Difficile, lors de symptômes inhabituels ou inconnus d’une pathologie, de poser un diagnostic clair. Si la cause génétique est soupçonnée, sa confirmation nécessite des outils d’analyse de pointe ainsi qu’un réseau international de spécialistes. L’expertise de l’équipe du Pr Alexandre Reymond, directeur du Centre intégratif de génomique de l’UNIL, a joué un rôle-clé dans l’identification d’une nouvelle maladie génétique rare, décrite dans l’édition du 6 mai 2021 de la revue «American Journal of Human Genetics».
Le diagnostic, une tâche parfois ardue
Lorsque qu’un enfant présente les symptômes d’une pathologie, les parents se tournent vers les cliniciens dans l’espoir d’obtenir des réponses. Cependant, la pose d’un diagnostic n’est pas toujours chose aisée. Par exemple, si les symptômes présentés par l’enfant sont rares ou ne correspondent pas exactement à ceux d’une maladie connue, les cliniciens ne peuvent identifier avec certitude un syndrome et ses origines. Quand une cause génétique est soupçonnée, ils font souvent appel à des chercheurs, qui tenteront d’établir un diagnostic sur la base du séquençage de l’ADN des membres de la famille. Des cliniciens italiens se sont ainsi adressés au laboratoire d’Alexandre Reymond, professeur ordinaire à la Faculté de biologie et de médecine et directeur du Centre intégratif de génomique (CIG) de l’UNIL, afin d’étudier le cas d’une jeune fille présentant un syndrome complexe. Leurs découvertes ont fait l’objet d’un article publié dans l’édition du 6 mai 2021 de l’American Journal of Human Genetics (AJHG).

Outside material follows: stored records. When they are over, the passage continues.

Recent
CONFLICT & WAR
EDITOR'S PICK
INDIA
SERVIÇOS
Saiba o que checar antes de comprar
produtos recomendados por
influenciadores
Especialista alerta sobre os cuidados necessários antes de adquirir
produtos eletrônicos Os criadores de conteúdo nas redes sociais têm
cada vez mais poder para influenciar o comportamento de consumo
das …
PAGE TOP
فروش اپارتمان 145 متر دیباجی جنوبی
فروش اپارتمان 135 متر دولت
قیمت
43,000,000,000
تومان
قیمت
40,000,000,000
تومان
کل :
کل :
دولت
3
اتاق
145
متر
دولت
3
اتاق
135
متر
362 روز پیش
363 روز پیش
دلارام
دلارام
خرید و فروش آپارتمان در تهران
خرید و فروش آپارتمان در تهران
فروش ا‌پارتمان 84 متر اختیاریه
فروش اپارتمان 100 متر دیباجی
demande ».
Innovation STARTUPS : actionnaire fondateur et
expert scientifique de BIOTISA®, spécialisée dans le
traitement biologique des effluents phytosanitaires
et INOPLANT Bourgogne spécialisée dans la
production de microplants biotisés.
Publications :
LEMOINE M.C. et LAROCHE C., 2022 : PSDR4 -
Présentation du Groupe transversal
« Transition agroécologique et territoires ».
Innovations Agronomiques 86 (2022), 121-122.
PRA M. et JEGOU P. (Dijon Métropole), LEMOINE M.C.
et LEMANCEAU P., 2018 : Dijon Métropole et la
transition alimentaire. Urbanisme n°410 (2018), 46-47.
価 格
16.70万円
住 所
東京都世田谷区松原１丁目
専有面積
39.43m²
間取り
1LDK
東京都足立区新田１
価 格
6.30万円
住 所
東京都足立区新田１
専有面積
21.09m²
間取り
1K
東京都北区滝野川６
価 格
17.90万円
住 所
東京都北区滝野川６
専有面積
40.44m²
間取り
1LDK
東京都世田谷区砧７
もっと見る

L’identification de variations suspectes
L’analyse du génome de l’enfant atteint ainsi que de sa famille a permis d’identifier une mutation nouvelle, un changement de lettre dans la zone de l’ADN correspondant au gène nommé AFF3. Ce gène donne le mode d’emploi pour la fabrication d’une protéine régulatrice, capable de dicter l’abondance d’autre protéines impliquées dans de nombreux mécanismes, notamment lors du développement fœtal. Des collaborations internationales ont permis d’identifier un total de 18 patients présentant des changements dans le gène AFF3 et des symptômes similaires. Ces symptômes incluent, mais ne sont pas restreints à une déficience intellectuelle, de l’épilepsie, une malformation des reins ainsi que des malformations osseuses des membres.
L’existence d’indices in silico
Restait à découvrir comment ces mutations du gène AFF3 peuvent induire un syndrome aussi complexe. La connaissance des gènes et de leurs rôles est un domaine en constante évolution. Les travaux des chercheurs de par le monde permettent de compléter ce savoir et leurs trouvailles sont accessibles sur des plateformes spécialisées. «Les informations disponibles sur AFF3 permettent de déduire qu’il régule indirectement certaines étapes du développement fœtal. De plus, notre modélisation informatique a permis de déterminer que les mutations observées chez les patients peuvent affecter la forme de la protéine AFF3, et donc sa fonction, déréglant ainsi des processus embryonnaires cruciaux. La localisation de la protéine AFF3 dans le cerveau suggère aussi un lien avec le développement neuronal», relate la DreSc. Norine Voisin, alors doctorante au sein du groupe du Pr Alexandre Reymond et première auteure de l’article publié dans AJHG.
Confirmer l’hypothèse in vivo
Le lien entre AFF3 et le développement du cerveau et des os n’étant pas encore directement établi, les scientifiques lausannois ont vérifié cette corrélation chez la souris. «Un moyen de déterminer le rôle d’un gène est d’enlever celui-ci ou de le modifier chez l’animal et de mesurer ensuite l’impact sur son développement», relève Alexandre Reymond, directeur de l’étude. «Nous avons pu observer que la modification du gène AFF3 chez le rongeur induit effectivement des malformations osseuses et cérébrales, ainsi qu’un disfonctionnement rénal, des symptômes qui rappellent ceux observés chez nos patients.»
Suspectant que le mécanisme d’action des mutations identifiées résulte d’une accumulation pathologique de la protéine AFF3, les généticiens ont testé cette hypothèse en utilisant des poissons-zèbre. Ils ont augmenté artificiellement la quantité de protéines AFF3 dans les œufs de poissons, ce qui a entraîné des défauts du développement des embryons. «Ces résultats corroborent l’hypothèse qu’AFF3 est crucial pour un bon développement embryonnaire et que des mutations affectant sa fonction et/ou son dosage sont la cause de malformations osseuses, cérébrales et rénales, expliquant ainsi le nouveau syndrome identifié chez 18 patients», conclut Norine Voisin.